Scan the data, and whenever a line contains "Lochem", copy it.

START Available records

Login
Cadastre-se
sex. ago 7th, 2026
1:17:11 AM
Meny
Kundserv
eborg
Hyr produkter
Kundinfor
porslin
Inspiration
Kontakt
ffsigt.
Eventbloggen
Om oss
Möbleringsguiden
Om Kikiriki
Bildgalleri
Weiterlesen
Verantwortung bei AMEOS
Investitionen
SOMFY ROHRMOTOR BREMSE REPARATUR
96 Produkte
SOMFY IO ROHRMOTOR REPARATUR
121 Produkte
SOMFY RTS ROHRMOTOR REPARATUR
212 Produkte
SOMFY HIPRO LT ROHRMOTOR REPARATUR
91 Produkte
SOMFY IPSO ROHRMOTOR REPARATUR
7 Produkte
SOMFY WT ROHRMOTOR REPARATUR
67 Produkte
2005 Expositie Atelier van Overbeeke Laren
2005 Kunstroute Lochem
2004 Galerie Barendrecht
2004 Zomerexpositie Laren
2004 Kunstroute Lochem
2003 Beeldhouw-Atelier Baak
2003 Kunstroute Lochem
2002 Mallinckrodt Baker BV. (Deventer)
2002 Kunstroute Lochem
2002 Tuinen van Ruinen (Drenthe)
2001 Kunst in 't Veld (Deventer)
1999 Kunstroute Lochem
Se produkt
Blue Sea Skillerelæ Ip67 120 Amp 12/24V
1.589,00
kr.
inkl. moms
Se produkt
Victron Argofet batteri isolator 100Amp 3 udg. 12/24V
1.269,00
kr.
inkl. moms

END Available records

_Exercise answer_
2005 Kunstroute Lochem
2004 Kunstroute Lochem
2003 Kunstroute Lochem
2002 Kunstroute Lochem
1999 Kunstroute Lochem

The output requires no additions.